The devastating catch is that Solomonoff induction is uncomputable. The universal prior requires summing over all programs that produce a given output, which is equivalent to solving the halting problem. No physical machine can implement it. This is not a merely practical limitation—it is a fundamental result of computability theory. AIXI, Marcus Hutter's extension of Solomonoff induction to the reinforcement learning setting, inherits the same uncomputability.
Yet the uncomputability is itself philosophically instructive. It tells us that optimal induction—the best possible prediction strategy—exists as a well-defined mathematical object but cannot be realized by any finite computational process. Every practical learning algorithm is an approximation of Solomonoff induction, trading optimality for tractability. PAC learning, neural networks, Bayesian inference with computable priors—all of these occupy different points on the tradeoff curve between Solomonoff's ideal and computational feasibility. The uncomputable optimum serves as a fixed point against which all practical induction can be measured and understood.
TakeawaySolomonoff induction proves that a formally optimal inductive method exists and that it is impossible to compute—establishing both the deepest vindication and the deepest limitation of induction simultaneously.
Hume was right: induction cannot be deductively justified. But computational learning theory reveals that this is not the devastating blow it appeared to be. The demand for deductive justification was the wrong demand. PAC learning and Solomonoff induction offer two distinct responses—one providing tractable probabilistic guarantees under explicit assumptions, the other defining an optimal but uncomputable ideal.

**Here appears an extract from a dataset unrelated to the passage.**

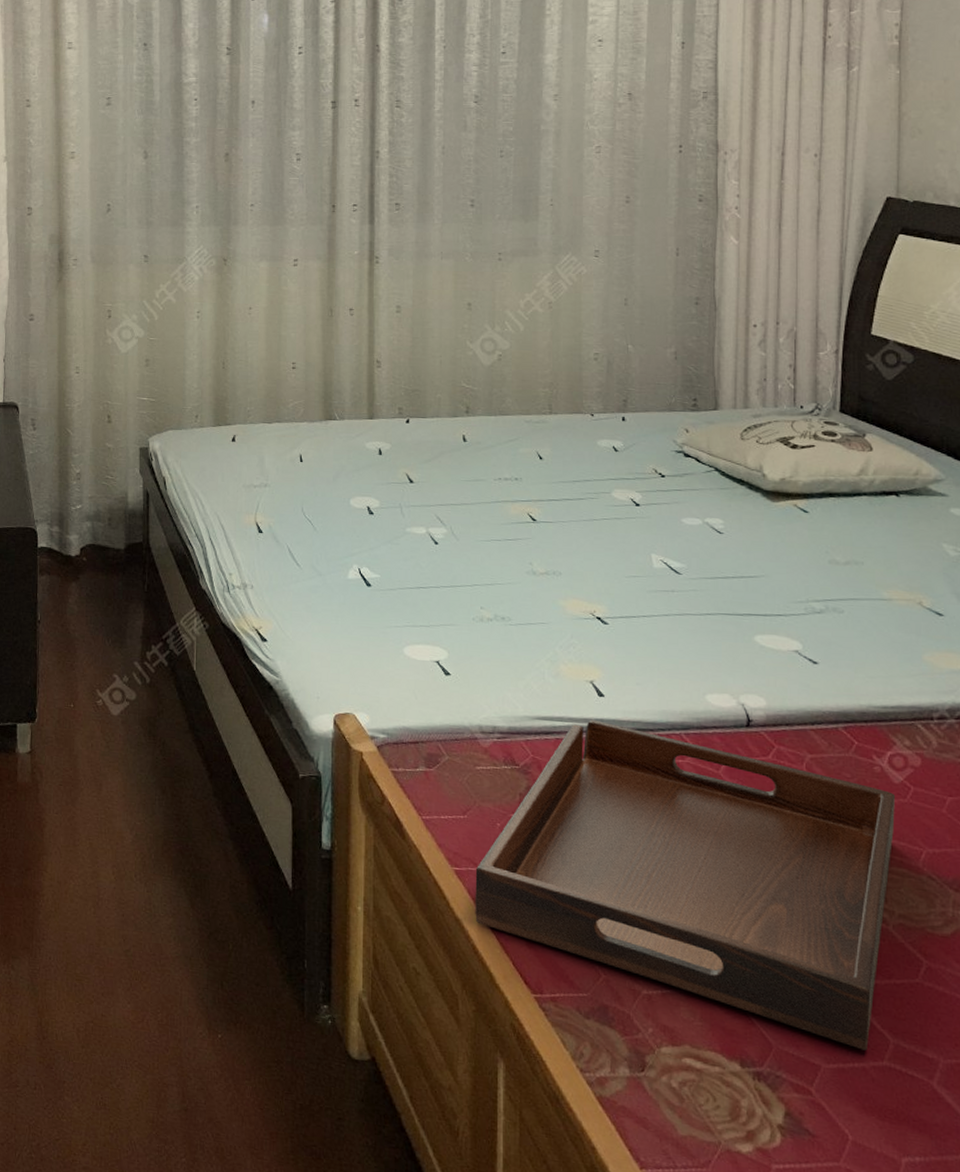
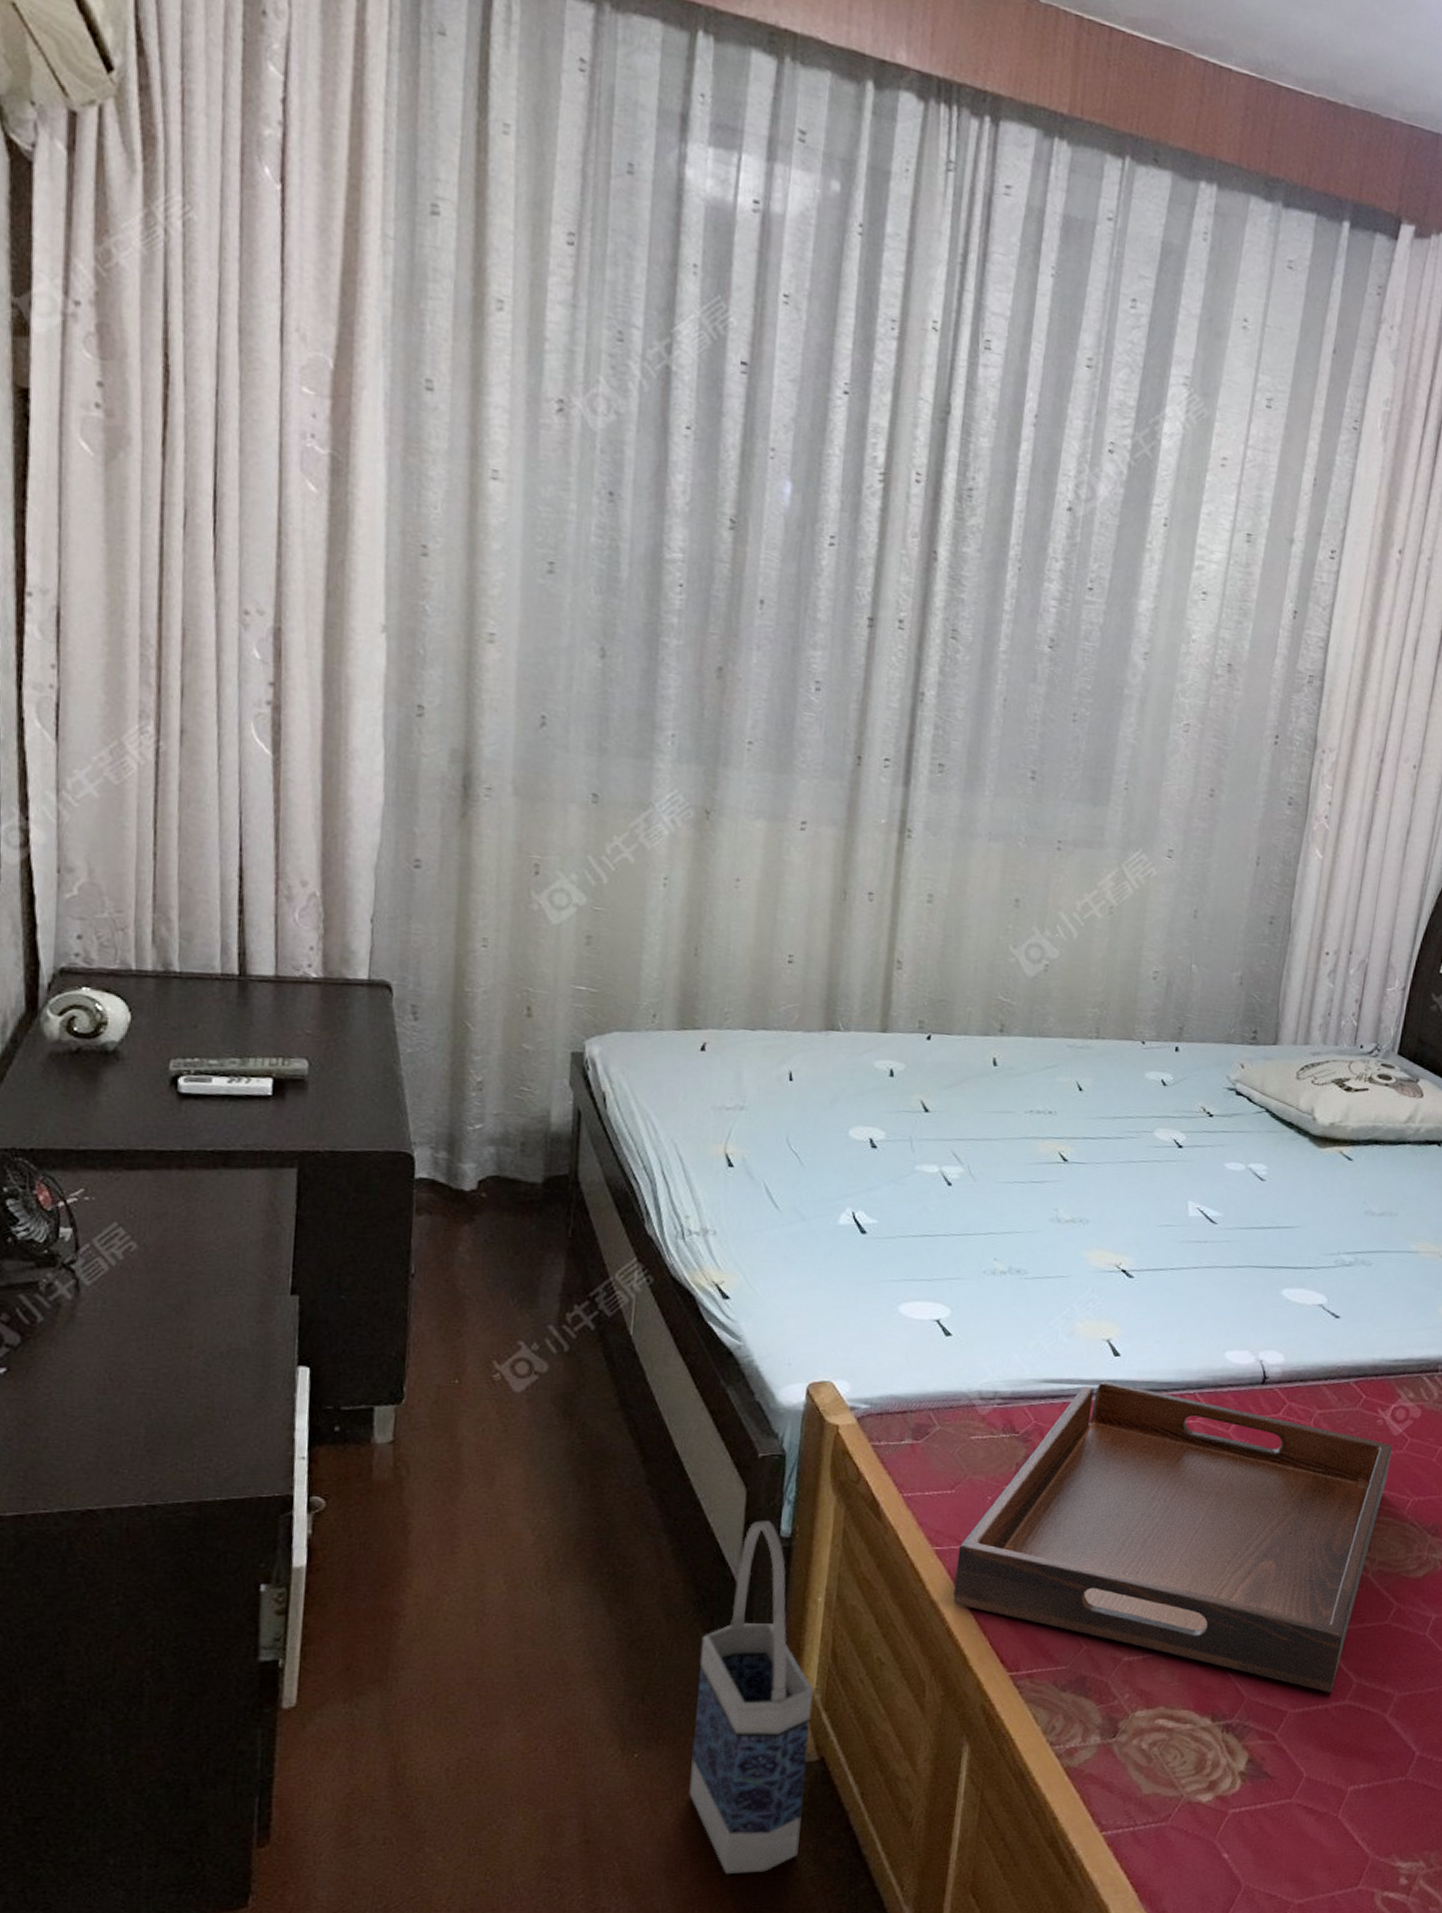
bag: none [264,833,361,1161] -> present [689,1520,814,1874]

Together, they show that induction does not need to be justified in the classical sense. It needs to be characterized—its assumptions made explicit, its limitations quantified, its guarantees derived rather than asserted. This is what computation contributes to a problem that philosophy alone could not solve.
The implication for AI research is direct: every learning system embodies a stance on the problem of induction, whether its designers recognize it or not. The hypothesis class, the prior, the loss function—these are all answers to Hume's question, expressed in code rather than prose. Understanding them as such is not philosophical indulgence. It is engineering clarity.